====== Extracted entries ======

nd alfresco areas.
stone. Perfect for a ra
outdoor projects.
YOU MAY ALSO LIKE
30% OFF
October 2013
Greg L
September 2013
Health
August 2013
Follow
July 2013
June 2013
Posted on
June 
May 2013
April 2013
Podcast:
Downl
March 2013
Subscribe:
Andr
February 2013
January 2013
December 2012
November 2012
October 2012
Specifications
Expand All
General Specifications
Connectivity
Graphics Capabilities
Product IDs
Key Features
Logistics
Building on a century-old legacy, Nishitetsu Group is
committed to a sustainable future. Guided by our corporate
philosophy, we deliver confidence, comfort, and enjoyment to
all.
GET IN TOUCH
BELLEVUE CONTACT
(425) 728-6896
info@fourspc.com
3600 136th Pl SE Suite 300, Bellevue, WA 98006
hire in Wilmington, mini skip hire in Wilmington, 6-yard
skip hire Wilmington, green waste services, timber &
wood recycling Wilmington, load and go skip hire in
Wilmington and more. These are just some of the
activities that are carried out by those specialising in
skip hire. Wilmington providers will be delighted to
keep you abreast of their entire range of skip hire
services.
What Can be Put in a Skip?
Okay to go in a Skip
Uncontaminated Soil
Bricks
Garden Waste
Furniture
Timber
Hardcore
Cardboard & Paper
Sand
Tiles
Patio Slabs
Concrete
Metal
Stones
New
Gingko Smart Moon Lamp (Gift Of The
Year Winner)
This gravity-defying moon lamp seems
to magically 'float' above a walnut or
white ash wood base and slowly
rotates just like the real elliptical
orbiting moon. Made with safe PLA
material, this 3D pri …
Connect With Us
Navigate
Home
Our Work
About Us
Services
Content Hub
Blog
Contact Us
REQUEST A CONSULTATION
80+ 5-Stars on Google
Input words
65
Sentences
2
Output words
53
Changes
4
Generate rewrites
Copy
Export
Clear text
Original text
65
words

======

* _Your goal_
Copy out the entries from the first line through the line containing "skip hire Wilmington, green", replacing "Specifications" with "Details" and changing nothing else.

* _Solution for this problem_
nd alfresco areas.
stone. Perfect for a ra
outdoor projects.
YOU MAY ALSO LIKE
30% OFF
October 2013
Greg L
September 2013
Health
August 2013
Follow
July 2013
June 2013
Posted on
June 
May 2013
April 2013
Podcast:
Downl
March 2013
Subscribe:
Andr
February 2013
January 2013
December 2012
November 2012
October 2012
Details
Expand All
General Details
Connectivity
Graphics Capabilities
Product IDs
Key Features
Logistics
Building on a century-old legacy, Nishitetsu Group is
committed to a sustainable future. Guided by our corporate
philosophy, we deliver confidence, comfort, and enjoyment to
all.
GET IN TOUCH
BELLEVUE CONTACT
(425) 728-6896
info@fourspc.com
3600 136th Pl SE Suite 300, Bellevue, WA 98006
hire in Wilmington, mini skip hire in Wilmington, 6-yard
skip hire Wilmington, green waste services, timber &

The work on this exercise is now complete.